Formal models of computation: finite automata and Turing machines. Universality of the model and the Church-Turning Thesis. Computability Theory ("What can or cannot be computed?") and Complexity Theory ("How efficient can a certain computation be?"). The P vs NP question and its status. NP-completeness and PSPACE- completeness. An introduction to complexity issues in application areas such as robotics, graphics, compilers, and cryptography. Introduction to some more advanced issues, such as "Why are we stuck on the P vs NP question?" "What is the power of randomness?" "What are zero knowledge proofs?" "Can quantum computers be much more powerful than current computers?" Prerequisites: COS 340/341 or equivalent math background (basically, ability to do math proofs).

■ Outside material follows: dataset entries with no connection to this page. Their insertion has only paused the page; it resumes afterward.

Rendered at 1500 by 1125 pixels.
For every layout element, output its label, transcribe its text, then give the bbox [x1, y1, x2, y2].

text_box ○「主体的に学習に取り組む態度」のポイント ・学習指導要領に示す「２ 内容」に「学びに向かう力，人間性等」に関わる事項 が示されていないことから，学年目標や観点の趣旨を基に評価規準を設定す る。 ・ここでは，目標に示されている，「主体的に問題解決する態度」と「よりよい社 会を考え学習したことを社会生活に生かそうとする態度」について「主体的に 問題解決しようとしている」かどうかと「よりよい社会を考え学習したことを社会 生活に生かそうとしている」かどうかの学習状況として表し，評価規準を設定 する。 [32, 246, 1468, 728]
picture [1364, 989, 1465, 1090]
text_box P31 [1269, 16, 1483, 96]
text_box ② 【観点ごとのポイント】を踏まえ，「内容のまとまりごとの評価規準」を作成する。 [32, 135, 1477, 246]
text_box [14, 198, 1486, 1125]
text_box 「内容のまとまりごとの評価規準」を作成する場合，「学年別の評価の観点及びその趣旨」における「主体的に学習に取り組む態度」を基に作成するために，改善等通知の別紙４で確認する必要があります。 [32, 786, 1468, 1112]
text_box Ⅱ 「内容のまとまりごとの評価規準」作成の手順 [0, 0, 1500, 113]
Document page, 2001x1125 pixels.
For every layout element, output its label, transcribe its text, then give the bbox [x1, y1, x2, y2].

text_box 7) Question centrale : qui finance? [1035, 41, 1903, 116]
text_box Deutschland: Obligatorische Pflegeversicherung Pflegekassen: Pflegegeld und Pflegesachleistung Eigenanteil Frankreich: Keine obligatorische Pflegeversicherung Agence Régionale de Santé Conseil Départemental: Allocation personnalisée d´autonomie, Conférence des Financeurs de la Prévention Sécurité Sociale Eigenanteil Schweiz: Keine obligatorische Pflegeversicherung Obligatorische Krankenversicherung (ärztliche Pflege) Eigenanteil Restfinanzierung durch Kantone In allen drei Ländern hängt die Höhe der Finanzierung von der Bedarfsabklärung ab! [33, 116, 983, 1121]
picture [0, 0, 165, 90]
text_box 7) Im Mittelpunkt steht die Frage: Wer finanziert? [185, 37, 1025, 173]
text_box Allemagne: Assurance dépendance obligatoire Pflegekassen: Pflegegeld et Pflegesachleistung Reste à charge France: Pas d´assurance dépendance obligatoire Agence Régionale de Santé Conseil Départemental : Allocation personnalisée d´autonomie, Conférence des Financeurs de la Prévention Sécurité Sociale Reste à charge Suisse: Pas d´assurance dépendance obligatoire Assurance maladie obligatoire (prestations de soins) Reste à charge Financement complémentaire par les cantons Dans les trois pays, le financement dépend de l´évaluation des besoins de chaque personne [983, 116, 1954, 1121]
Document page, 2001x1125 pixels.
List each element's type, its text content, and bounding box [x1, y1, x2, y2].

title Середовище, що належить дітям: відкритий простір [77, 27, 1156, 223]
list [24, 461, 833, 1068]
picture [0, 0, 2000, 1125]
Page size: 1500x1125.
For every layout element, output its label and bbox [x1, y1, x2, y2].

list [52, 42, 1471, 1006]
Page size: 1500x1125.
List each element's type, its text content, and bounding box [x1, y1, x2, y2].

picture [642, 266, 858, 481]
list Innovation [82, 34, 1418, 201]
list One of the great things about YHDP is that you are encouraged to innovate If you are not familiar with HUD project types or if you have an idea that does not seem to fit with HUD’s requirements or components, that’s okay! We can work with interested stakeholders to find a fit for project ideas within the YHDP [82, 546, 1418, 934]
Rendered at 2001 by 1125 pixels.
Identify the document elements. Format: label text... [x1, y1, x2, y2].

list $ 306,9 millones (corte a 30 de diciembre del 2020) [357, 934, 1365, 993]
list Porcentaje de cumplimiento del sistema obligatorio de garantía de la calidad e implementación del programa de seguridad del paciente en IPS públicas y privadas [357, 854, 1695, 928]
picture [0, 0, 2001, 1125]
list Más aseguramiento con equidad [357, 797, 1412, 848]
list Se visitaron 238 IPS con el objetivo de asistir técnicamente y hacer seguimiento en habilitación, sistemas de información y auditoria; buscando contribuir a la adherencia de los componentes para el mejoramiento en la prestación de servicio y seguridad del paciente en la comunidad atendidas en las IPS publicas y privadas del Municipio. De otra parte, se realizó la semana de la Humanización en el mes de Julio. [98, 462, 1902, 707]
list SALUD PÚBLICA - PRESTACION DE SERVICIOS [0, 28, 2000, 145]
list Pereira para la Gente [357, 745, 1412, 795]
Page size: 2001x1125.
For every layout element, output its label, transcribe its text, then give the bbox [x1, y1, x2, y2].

Grading: 50% of the grade will be based upon
assignments, which will
be handed out every two weeks. Only 80\% of the assignment problems
count towards your
grade (i.e., at the end of the semester you get a full score if you
correctly answer four
out of every five problems assigned in homeworks).
There will be two takehome exams (in October and January). The take home exam in January can be downloaded from this page on the first day of reading period.
The exams are open-book.
There might also be a small project to do at the end of the semester.
Undergraduate Coordinator: Donna O'Leary - 410 CS Building - 258-1746 email@example.com
Teaching Assistant: Chris Beck
ALL COURSE HANDOUTS ARE IN ADOBE ACROBAT FORMAT. DOWNLOAD ACROBAT READER HERE.
Honor Code for this class
Collaborating with your classmates on assignments is OK and even encouraged. You must, however, list your collaborators for each problem. The assignment questions have been carefully selected for their pedagogical value and may be similar to questions on problem sets from past offerings of this course or courses at other universities. Using any preexisting solutions from these or any other sources is strictly prohibited.